TJ determina que igreja devolva valor de automóvel doado por fiel
Os desembargadores da 5ª Câmara Cível, por maioria, deram provimento ao recurso interposto por C.R. de P. contra uma igreja, condenada ao pagamento de R$ 23.000,00 como forma de restituir o valor do automóvel Gol 1.0, Volkswagen, ano 2007/2008, doado à igreja no ano de 2009.
Alega o autor que, em meados de 2006, passava por dificuldades financeiras e começou a frequentar a igreja. Afirma que, por ser pessoa simples, de condição financeira precária e estar debilitado emocionalmente, era facilmente manipulado e ludibriado pelos pastores.
No ano de 2009, passou a participar das chamadas Fogueiras Santas, onde teve que realizar inúmeras doações em dinheiro para buscar a fé perfeita e seu encontro com Deus, e, sob forte pressão psicológica, doou seu único bem: um veículo Gol 1.0, 2007/2008. Conta o apelante que naquela oportunidade, como forma de compensação ou deboche, recebeu uma chave de um carro importado, que segundo os pastores, seria o que Deus iria lhe dar em troca.
C.R de P. era comerciante e tinha um pequeno restaurante, em um prédio alugado, e, por meio de financiamento, adquiriu o veículo para entregar marmitas e comprar mercadorias. Não possuía outros bens ou reservas. Alega que, em razão da lavagem cerebral a que foi submetido, entregou o único veículo que dava suporte a sua atividade financeira, na época em que passava por dificuldades.

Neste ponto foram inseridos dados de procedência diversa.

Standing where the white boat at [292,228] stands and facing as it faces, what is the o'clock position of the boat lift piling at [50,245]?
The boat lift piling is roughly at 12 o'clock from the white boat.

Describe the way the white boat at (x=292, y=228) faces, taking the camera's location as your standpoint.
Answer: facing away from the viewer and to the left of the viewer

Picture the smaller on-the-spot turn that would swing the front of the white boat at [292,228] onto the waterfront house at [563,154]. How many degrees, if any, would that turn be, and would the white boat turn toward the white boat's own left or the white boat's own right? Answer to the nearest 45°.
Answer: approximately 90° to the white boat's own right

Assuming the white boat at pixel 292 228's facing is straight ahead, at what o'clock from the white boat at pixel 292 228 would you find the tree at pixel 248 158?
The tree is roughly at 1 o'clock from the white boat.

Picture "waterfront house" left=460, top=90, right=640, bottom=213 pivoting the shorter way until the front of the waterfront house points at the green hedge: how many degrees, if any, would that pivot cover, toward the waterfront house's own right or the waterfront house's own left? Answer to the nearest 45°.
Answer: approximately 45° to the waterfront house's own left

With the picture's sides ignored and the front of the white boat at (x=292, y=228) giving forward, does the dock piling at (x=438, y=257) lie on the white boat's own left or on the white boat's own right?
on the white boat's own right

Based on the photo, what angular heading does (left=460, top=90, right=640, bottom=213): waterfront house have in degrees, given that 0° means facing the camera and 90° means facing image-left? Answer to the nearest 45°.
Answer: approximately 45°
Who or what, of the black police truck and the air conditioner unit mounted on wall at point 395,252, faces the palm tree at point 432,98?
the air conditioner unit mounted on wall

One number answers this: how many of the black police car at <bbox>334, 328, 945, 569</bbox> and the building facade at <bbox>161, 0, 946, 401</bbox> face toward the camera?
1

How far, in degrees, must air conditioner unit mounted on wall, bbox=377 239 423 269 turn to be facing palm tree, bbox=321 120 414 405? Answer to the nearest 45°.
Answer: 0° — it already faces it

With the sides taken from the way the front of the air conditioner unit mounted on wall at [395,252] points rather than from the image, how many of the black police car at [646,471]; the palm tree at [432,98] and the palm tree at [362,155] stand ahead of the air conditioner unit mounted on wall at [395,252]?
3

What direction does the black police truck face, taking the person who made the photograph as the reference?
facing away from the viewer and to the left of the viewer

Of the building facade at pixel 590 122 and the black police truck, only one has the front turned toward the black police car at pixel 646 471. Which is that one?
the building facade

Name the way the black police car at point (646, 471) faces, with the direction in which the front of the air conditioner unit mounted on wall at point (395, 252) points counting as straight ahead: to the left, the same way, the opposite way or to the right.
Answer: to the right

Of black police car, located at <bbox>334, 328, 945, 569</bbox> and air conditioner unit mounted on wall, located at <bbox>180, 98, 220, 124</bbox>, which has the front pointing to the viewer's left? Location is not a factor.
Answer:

Afirma o autor que houve abuso de direito para a doação, mediante coação moral, e que o ato de disposição do bem fora relevante para o declínio da situação financeira, pois passou a não ter mais condições de suportar nem mesmo as despesas mais elementares, sobrevindo a falência do restaurante e o despejo do autor.
Para o Des. Sideni Soncini Pimentel, autor do voto condutor do acórdão, as provas dos autos demonstram que o autor não só participava dos cultos da referida igreja como também era fiel fervoroso, extremamente centrado nos ensinamentos da congregação, chegando a exceder em razão das suas convicções religiosas.
“Levando em consideração o grau de comprometimento que possuía com a igreja, certamente o maior temor era não só a desaprovação Divina e sua ira como também da própria igreja. Daí que, psicologicamente, a doação passa a ser dever e não liberalidade”, escreveu em seu voto.
No entender do desembargador, das alegações trazidas pelo autor, bem como documentos juntados, e considerando a forma de agir da igreja ré, largamente difundida nos meios de comunicação, vê-se que certamente, além da coação, o autor foi induzido ao erro substancial, ao acreditar que a doação de seu veículo à igreja poderia resolver seus problemas financeiros, baseados na confiança depositada das palavras do pastor naquele momento.
O magistrado destacou ainda que o critério subjetivo da fé não pode servir como escusa para manutenção de práticas que visam coagir e induzir em erro pessoas geralmente ingênuas, fazendo com que doem dinheiro ou bens necessários à subsistência e que, a rigor, não seriam suscetíveis de doação para garantir vida eterna no céu ou bens materiais ainda neste mundo.
“Diante disso, considerando que o apelante fora vítima de coação moral e erro substancial que o levou a acreditar que ao doar seu único veículo à igreja receberia a benção financeira desejada, representada por um veículo importado, declaro a nulidade da doação e a igreja deverá proceder à restituição do valor equivalente R$ 23.000,00”.